• Instructions for the task
Every line between the top of the data below and the line with "(3,3'-diaminobenzidine) immunohistochemical staining", both ends included, must be retyped exactly.

• Information shown
------

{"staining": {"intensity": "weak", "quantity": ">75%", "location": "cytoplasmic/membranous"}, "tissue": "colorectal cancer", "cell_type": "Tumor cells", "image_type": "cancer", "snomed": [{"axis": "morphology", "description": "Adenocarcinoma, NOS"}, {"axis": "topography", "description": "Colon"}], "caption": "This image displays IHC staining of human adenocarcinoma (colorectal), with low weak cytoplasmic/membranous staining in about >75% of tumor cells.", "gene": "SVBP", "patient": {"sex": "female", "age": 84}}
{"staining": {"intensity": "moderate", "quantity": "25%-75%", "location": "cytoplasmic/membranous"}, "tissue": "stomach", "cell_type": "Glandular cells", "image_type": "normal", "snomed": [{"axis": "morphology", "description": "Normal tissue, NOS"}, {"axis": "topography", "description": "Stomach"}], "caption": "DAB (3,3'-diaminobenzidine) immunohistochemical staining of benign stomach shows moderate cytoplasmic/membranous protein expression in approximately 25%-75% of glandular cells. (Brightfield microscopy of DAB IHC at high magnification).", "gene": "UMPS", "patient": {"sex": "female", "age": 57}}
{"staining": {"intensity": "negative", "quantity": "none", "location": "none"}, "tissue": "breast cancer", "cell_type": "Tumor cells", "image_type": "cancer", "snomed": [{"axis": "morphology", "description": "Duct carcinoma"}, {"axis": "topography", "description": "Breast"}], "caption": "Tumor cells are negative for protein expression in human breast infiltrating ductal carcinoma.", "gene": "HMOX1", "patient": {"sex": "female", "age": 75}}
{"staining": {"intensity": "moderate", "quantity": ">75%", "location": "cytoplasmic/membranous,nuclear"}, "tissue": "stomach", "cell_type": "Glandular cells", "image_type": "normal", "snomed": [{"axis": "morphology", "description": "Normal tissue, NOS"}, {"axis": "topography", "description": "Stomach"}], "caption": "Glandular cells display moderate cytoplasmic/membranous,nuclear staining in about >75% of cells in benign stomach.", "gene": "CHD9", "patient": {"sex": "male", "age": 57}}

------

• Exercise result
{"staining": {"intensity": "weak", "quantity": ">75%", "location": "cytoplasmic/membranous"}, "tissue": "colorectal cancer", "cell_type": "Tumor cells", "image_type": "cancer", "snomed": [{"axis": "morphology", "description": "Adenocarcinoma, NOS"}, {"axis": "topography", "description": "Colon"}], "caption": "This image displays IHC staining of human adenocarcinoma (colorectal), with low weak cytoplasmic/membranous staining in about >75% of tumor cells.", "gene": "SVBP", "patient": {"sex": "female", "age": 84}}
{"staining": {"intensity": "moderate", "quantity": "25%-75%", "location": "cytoplasmic/membranous"}, "tissue": "stomach", "cell_type": "Glandular cells", "image_type": "normal", "snomed": [{"axis": "morphology", "description": "Normal tissue, NOS"}, {"axis": "topography", "description": "Stomach"}], "caption": "DAB (3,3'-diaminobenzidine) immunohistochemical staining of benign stomach shows moderate cytoplasmic/membranous protein expression in approximately 25%-75% of glandular cells. (Brightfield microscopy of DAB IHC at high magnification).", "gene": "UMPS", "patient": {"sex": "female", "age": 57}}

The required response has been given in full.